Thank you. Richard, I was hoping to get your reaction because obviously your suggestion was quite more extreme than many of the other practical solutions that your fellow panelists made. I’m assuming your pessimistic about the potential for success with some of these strategies. So what’s your reaction?

Richard:

So I think the strategies themselves are good. What I do not see is any hope of actually getting them implemented, because there’s nobody who actually wants to do that, who has the power to do it. Maybe the alumni do, but the alumni get ignored because it’s not all of them. And their money can be replaced with money from more DEI focused. There’s way more money on the other side than on our side. So your alumni are not going to be able to force you to do it. The board not going to do anything. So I don’t know how you get to the point where these incentives are changed. And I think we run the risk of telling ourselves stories about how things are that are how we want them to be. If we reach out to the people, we can convince people. And I just don’t see empirical evidence of that. Chicago is sort of a holdout, but I don’t see a lot of indication that we can actually get these things through at private schools.

Speaker 1:

Anybody else want to answer?

Speaker 5:

At least in my case, a hundred schools have adopted the Chicago Principles. They did that voluntarily.

Richard:

But you can write anything down you want. You can carve that into a lake for all the good it does if you’re not enforcing it.

Speaker 5:

Okay. So then that means you could also get them to adopt safe harbor provisions. What I propose is to make the commitment self-enforcing. You can’t make people do things that they don’t believe in. It’s self-enforcing. The individual whose speech is being attacked can sue the university, and the universities are afraid of lawsuit. It’s a way of making it self-enforcing rather than trying to make people do something different at the top level.

Richard:

But now you’re talking about change from the government.

Speaker 5:

No.

Richard:

Who’s going to make the lawsuits easier?

Speaker 5:

FIRE. They’ve already made a network of pro bono lawyers across the country who will take these cases. There’s no government. People whose speech is suppressed have been given a legal avenue for complaining to… The problem at my school on grievance committee, they just leave because it’s not worth it. There’s no threat. But if you can bring a lawsuit against the university and the university’s afraid of that, things can change. Obviously it can change because if the schools adopt the Chicago Principles, they can adopt this as well.

Richard:

I’m the last person who’s going to say that suing universities is a bad idea. So you think the policy change comes from the lawsuits, not a policy change voluntarily.

Speaker 5:

Absolutely.

Richard:

I’m more sympathetic to that. I still don’t think it’ll work.

Speaker 1:

Any other actions before we open it up for Q&A? No. All right, then go to Q&A. Please remember to introduce yourself and keep your questions brief.

Speaker 6:

How do I turn my [inaudible 00:35:18]?

Speaker 1:

Whoever has a microphone, that’s the determining factor.

Speaker 6:

Yeah, I’m going to say something very partisan here.

Speaker 1:

Can you please introduce yourself?

Speaker 6:

Can you hear me?

Speaker 1:

Yeah, can you introduce yourself please?

> _Record excerpts_
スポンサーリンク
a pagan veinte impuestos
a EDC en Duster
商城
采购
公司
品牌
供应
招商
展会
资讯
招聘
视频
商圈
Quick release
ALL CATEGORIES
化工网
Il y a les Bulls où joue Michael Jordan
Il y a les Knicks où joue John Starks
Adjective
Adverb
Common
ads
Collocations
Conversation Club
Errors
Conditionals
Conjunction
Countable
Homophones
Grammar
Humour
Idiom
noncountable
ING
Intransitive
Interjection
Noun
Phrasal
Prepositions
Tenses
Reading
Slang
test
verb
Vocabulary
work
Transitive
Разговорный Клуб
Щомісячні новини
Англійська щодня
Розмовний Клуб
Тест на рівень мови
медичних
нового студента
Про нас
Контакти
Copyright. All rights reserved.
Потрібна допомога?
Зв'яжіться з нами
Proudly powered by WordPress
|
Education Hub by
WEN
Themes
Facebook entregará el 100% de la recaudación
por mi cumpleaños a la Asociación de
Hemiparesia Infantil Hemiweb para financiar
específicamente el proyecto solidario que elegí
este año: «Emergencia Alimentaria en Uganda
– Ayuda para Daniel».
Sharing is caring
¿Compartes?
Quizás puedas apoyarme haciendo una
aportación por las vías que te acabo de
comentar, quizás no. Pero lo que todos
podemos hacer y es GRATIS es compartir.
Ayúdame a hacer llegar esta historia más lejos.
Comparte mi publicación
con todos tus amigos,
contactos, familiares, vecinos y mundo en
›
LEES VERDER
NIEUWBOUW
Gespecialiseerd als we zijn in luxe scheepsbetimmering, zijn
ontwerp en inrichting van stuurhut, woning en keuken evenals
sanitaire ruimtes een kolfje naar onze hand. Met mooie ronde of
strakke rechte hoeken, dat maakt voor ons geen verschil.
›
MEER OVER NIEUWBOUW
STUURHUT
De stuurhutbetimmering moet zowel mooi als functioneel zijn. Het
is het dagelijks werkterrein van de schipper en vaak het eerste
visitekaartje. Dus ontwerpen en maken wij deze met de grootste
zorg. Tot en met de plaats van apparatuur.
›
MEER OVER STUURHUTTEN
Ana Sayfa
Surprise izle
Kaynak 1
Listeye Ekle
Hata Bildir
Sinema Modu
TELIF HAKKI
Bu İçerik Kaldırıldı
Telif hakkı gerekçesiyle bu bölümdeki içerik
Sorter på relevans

> _What you have to do_
Continue the campus speech panel transcript from its final line onward. The rows have no connection to the campus speech panel transcript.

> _Answer area_
Speaker 6:

Oh, I’m Amy Wax. I’m a professor at the University of Pennsylvania Law School. I’m going to say something very partisan here. I think that there is potential for the government to take action. I know conservatives and libertarians are reluctant to push that, and I understand that perfectly. But there is an effort on to get legislators interested in trying to reform higher education. And of course, the only legislators who are interested in doing anything like that are Republicans. Democrats are a total loss. The Democrats are not your friend here. They are not going to do anything to undermine wokeism or progressivism or the growth of DEI bureaucracies in the university. They are a hundred percent behind those trends. So what can legislators do, Republican legislators? Well, there’s lots, but I think the real model here is Title VI. Title VI says that universities, private, public, or otherwise that want to receive federal funds must abide by certain rules. They can’t discriminate on the basis of race, sex, et cetera, et cetera.

One could leverage Title VI by imposing additional requirements, including every university taking federal funds must adopt First Amendment principles. Every university taking federal funds must write into its faculty handbook. And its rules, the kind of rules that John Hasnas is talking about, that all complaints based on speech rather than action shall be immediately dismissed. They could empower private individuals to sue, require the appointment of university officials who, of course, we don’t like bureaucracy, but I think this one bureaucrat we could tolerate to oversee speech violations and complaint of a justice department and enforce these rules. So I could go on and on. There are a lot of measures here. And Professor Abbot also has alluded to some of those that could be adopted if there was the power and the inclination to do that.

Speaker 1:

What’s your reaction to that?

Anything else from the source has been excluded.